While this sounds great in theory, it can often mean you miss the really big changes (think Kodak and Nokia again), with devastating consequences.
Another likely scenario is that you start to pick up on some buzz around a niche market offering for customers that you’d never normally target – often because they can’t afford to pay the premium prices you currently ask.
This makes them less valuable, and because there’s not many of them, you shrug and think ‘what market?’
Unfortunately, this gives new competitors a toe-hold in your market and a loyal customer base. Adoption grows from there, their offering becomes more robust…and before you know it, they’ve eaten your lunch.
This is why keeping a regular read on consumers’ unprompted brand recall and purchase drivers is incredibly important, so you’re alerted to this threat before it’s too late.
The Innovator’s Dilemma focused on how market leaders get disrupted by new competitors coming into their markets, but startups and challenger brands can also be vulnerable when they focus too much on existing users.
Why? Because it can lead to you making the wrong decisions when it comes to future product development.

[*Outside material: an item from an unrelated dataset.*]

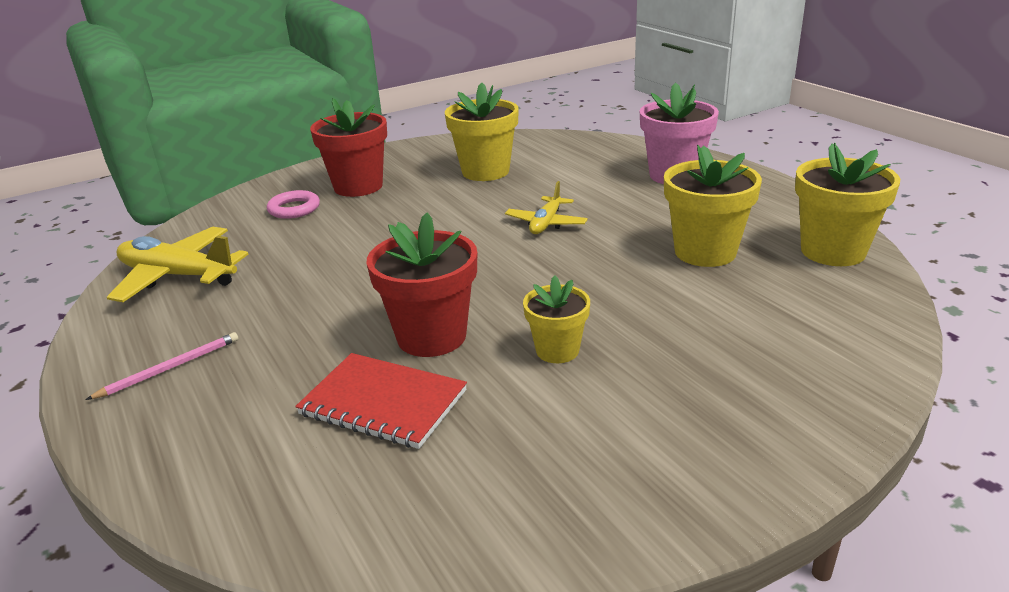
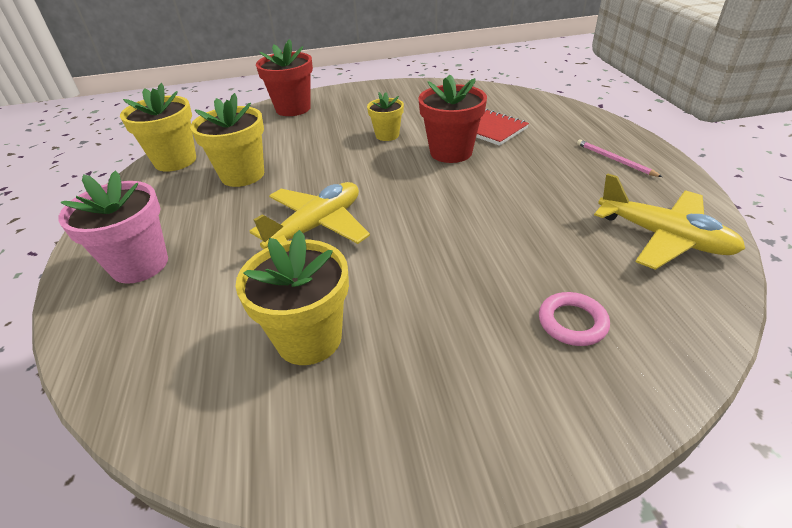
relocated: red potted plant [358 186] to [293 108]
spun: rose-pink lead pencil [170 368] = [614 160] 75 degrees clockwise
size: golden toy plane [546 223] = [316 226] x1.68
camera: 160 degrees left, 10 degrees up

How? Because if you listen to your existing users – and particularly your most active ones – they’re going to give you feedback that best serves them. But their usage doesn’t reflect the average usage of your product or service, and is most likely focused on adding more powerful features, and more complexity.
This runs directly at odds with what your next wave of news users probably want, which is simplicity and ease of use.
This was a lesson learned early on by Sarah Tavel, Pinterest’s first Product Manager (now a partner at Benchmark Capital), who says:
Your loudest users – the users who complain when you ship something they don’t like, and post in your Facebook Group their feature requests – are both a blessing and a curse. Without them, you wouldn’t have a company. But to reach your next 100m users, you need to be willing to ignore them.
With this insight, Pinterest was able to continue scaling, and is today valued at over $13 billion. On the other hand, Digg was beholden to their early power users, and ultimately sold for $500k.
Facebook faced a similar challenge over 10 years ago now, significantly changing the way their newsfeed worked, leading to an angry backlash from existing users. That’s when they had 12 million active users. Today? They have well over 1.2 billion.
The lesson: being focused on your existing users and all the digital metrics they provide is valuable; but to ignore your next wave of users could be terminal.
How do you find out what non-customers want? How do you make data-driven decisions when you can’t look at your usual analytics dashboard?
This is where a commitment to brand tracking, research and intelligence is so important.
You have to reach beyond the easy-to-get, familiar data that existing customers and users provide you.
You have to focus on a process of deliberate self-disruption.
Never get comfortable. Don’t get lulled into the false sense of security that your customers have all the answers, or that the world won’t change around you.
A platform like Attest can help you to stay uncomfortably close to your market. The moment something changes, you’ll feel it.
With a reach of 100 million consumers across 80 countries, we can help you get the consumer feedback you need to figure out future growth and stay one step ahead of disruption.
It’s the only answer to the myopia that’s created by paying too much attention to your existing customers.
As Joseph Heller famously wrote in Catch-22:
Just because you’re paranoid doesn’t mean they aren’t after you.
This is the attitude every business would be best to adopt when it comes to staying sharp and ahead of the game.
Just because you’ve got happy users and clients – whether you’re a startup or a market leader – doesn’t mean you can ignore everyone else.
In fact, the best companies constantly look beyond their own customer base as part of campaign planning, to figure out what’s next and stay ahead of disruptive forces.